I have a top-down 2D-ish game that support several players. The camera needs to be able to track all players and any additional targets so that they all remain on the screen - so yes, it’s very much a bounding volume of sorts. However, each player is treated as a point in this case rather than a bound of their own. I also have the ability for players to lock on to targets which I want the camera to track as well but with less strength than normal players, otherwise the camera will start to move too erratically to make the feature useful.
Does this seem reasonable? I’m thinking I might have to first calculate the centroid as normal, and then re-calculate it using the weights as a way of ‘extruding out’ from this centroid position toward that particular point. I could then save the result in a secondary list and use that completed list as the new input for calculating the weighted centroid.
I might suggest a different approach. The goal of the camera controller should be to keep all players, and their targets in view — not necessarily in the center! Generally you imagine a smaller box than the actual screen (say, 60% as wide and tall), and you move the camera only if the player(s) go outside of this box. But they can move around as much as they want inside the box, and the camera doesn’t move. This gives you generally more stable camera behavior.
Of course the drawback of this technique is, when you’re all moving steadily in one direction, you can’t see very far out in front of you.
Camera control is a much deeper topic than you’d think, because of things like this — there are all sorts of tricks and trade-offs to be made. You might posting in the Game Design forum for deeper discussion about it, and maybe get some useful references. (I know I’ve read a few, but I don’t have the links handy, alas.)
It does actually, that and the word Centroid (which he used as the function’s name) are well-defined terms and are synonyms to geometric mean, “center of gravity”, and average position.

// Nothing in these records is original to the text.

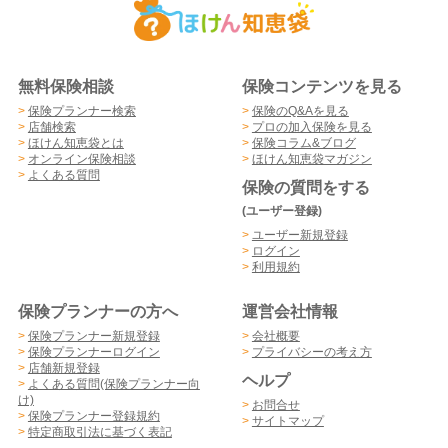
無料保険相談
保険コンテンツを見る
>
保険プランナー検索
>
保険のQ&Aを見る
>
店舗検索
>
プロの加入保険を見る
>
ほけん知恵袋とは
>
保険コラム&ブログ
>
オンライン保険相談
>
ほけん知恵袋マガジン
>
よくある質問
保険の質問をする
(ユーザー登録)
>
ユーザー新規登録
>
ログイン
>
利用規約
保険プランナーの方へ
運営会社情報
>
保険プランナー新規登録
>
会社概要
>
保険プランナーログイン
>
プライバシーの考え方
>
店舗新規登録
ヘルプ
>
よくある質問(保険プランナー向
け)
>
お問合せ
>
保険プランナー登録規約
>
サイトマップ
>
特定商取引法に基づく表記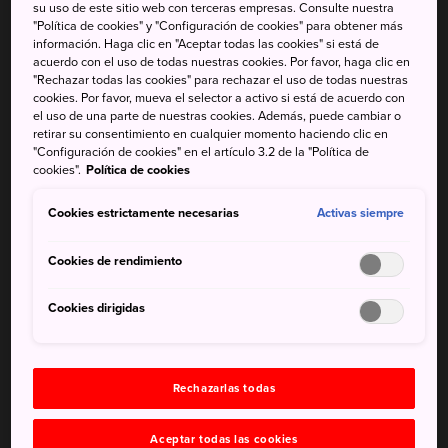
su uso de este sitio web con terceras empresas. Consulte nuestra
La elegancia del ambiente de esta pequeña
"Política de cookies" y "Configuración de cookies" para obtener más
localidad mientras recorres en bici sus numerosas
información. Haga clic en "Aceptar todas las cookies" si está de
atracciones
acuerdo con el uso de todas nuestras cookies. Por favor, haga clic en
"Rechazar todas las cookies" para rechazar el uso de todas nuestras
Las gangas que encontrarás en el centro
cookies. Por favor, mueva el selector a activo si está de acuerdo con
el uso de una parte de nuestras cookies. Además, puede cambiar o
comercial de outlets Karuizawa Prince Shopping
retirar su consentimiento en cualquier momento haciendo clic en
Plaza
"Configuración de cookies" en el artículo 3.2 de la "Política de
cookies".
Política de cookies
Cookies estrictamente necesarias
Activas siempre
Cómo llegar
Cookies de rendimiento
A Karuizawa se puede llegar fácilmente en un trayecto
directo desde la estación de Tokio en el tren bala
Cookies dirigidas
JR Hokuriku. El viaje dura apenas 1 hora y media y está
incluido en el JR Pass.
Rechazarlas todas
Datos breves
Aceptar todas las cookies
En sus inicios, Karuizawa fue una ciudad de paso de la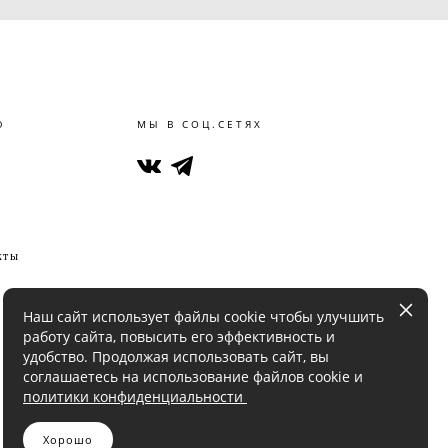
Ю
МЫ В СОЦ.СЕТЯХ
кты
Наш сайт использует файлы cookie чтобы улучшить
работу сайта, повысить его эффективность и
удобство. Продолжая использовать сайт, вы
соглашаетесь на использование файлов cookie и
политики конфиденциальности
Хорошо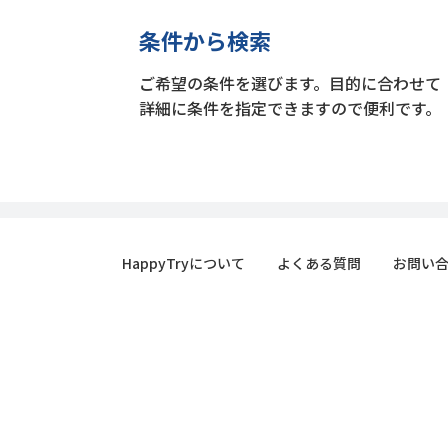
条件から検索
ご希望の条件を選びます。目的に合わせて
詳細に条件を指定できますので便利です。
HappyTryについて
よくある質問
お問い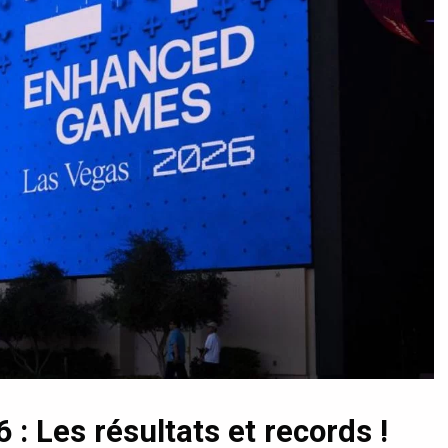
 Les résultats et records !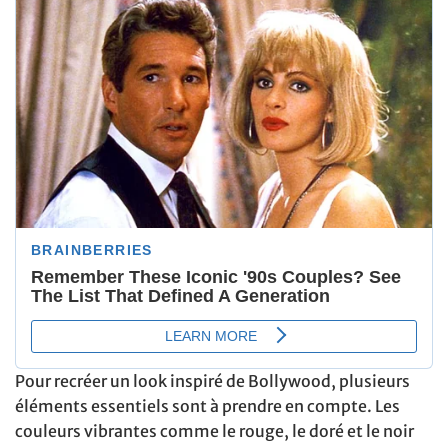
Pour recréer un look inspiré de Bollywood, plusieurs
éléments essentiels sont à prendre en compte. Les
couleurs vibrantes comme le rouge, le doré et le noir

if that is true then the formula I provided still applies, you just need to grab the bounds first like before and then apply the weighted calculation afterwards
@JoeStrout
To clarify a little more, the function I defined is actually used by a dummy object that places itself at the center of all tracked objects and then the camera tracks that object. So the effect is, as you suggest it should be, that the camera isn’t keeping the targets in the center but merely on-screen as best it can. But maybe you are right and I’m just over complicating it.
Boy don’t I know it!
I have a system that tracks multiple objects on all three axes and can be arbitrarily locked on any of them. Performs a smooth follow motion and look-ahead, uses dead-zones for each axis, and has to be able to smoothly tween to ‘focus’ points in the scene while still maintaining any potentially active lock on any axis as well as keep all targets in camera. Yikes.
@JoshuaMcKenzie
Coolio! I’ll give that a try tomorrow. My brain is too fried to figure this all out tonight.